In late 2023, Dena Hernandez returned to her room inside the women’s prison in Chowchilla, Calif., and spotted a packet in the mail. It contained a letter saying the Los Angeles district attorney was looking for incarcerated women who might be eligible for shortened sentences. “Your case,” the letter read, “has been identified for initial review.”
Ms. Hernandez was in shock. She was 13 years into a 28-year prison sentence for carjacking. Hours away from her family, she had received just one visit. There were no lawyers puzzling over her case or community groups pleading for clemency.
“Is this real?” Ms. Hernandez asked her roommate.

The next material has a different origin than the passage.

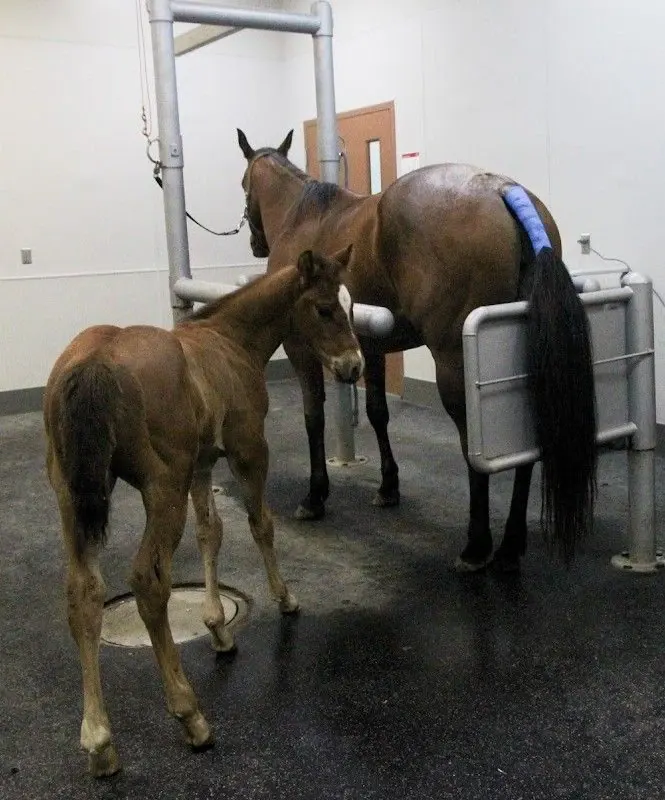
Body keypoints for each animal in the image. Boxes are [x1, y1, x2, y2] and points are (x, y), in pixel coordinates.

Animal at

The letter was from an organization called For the People. It said there was a law in California allowing prosecutors to revisit old sentences that are “no longer in the interest of justice.” After going into effect in California in 2019, the law passed in four more states, part of a wave of criminal justice reform efforts washing over the United States.
But of all of the people who had come home under these resentencing laws, very few were women. Ms. Hernandez’s case was about to become part of an effort in California to change that.

Ms. Hernandez, 33, is stocky with square shoulders and a geometric tattoo etched into the side of her neck. Just above her right wrist is the shadow of another tattoo she removed. It once read “El Monte,” the name of the Southern California town where she grew up and the street gang that defined her childhood.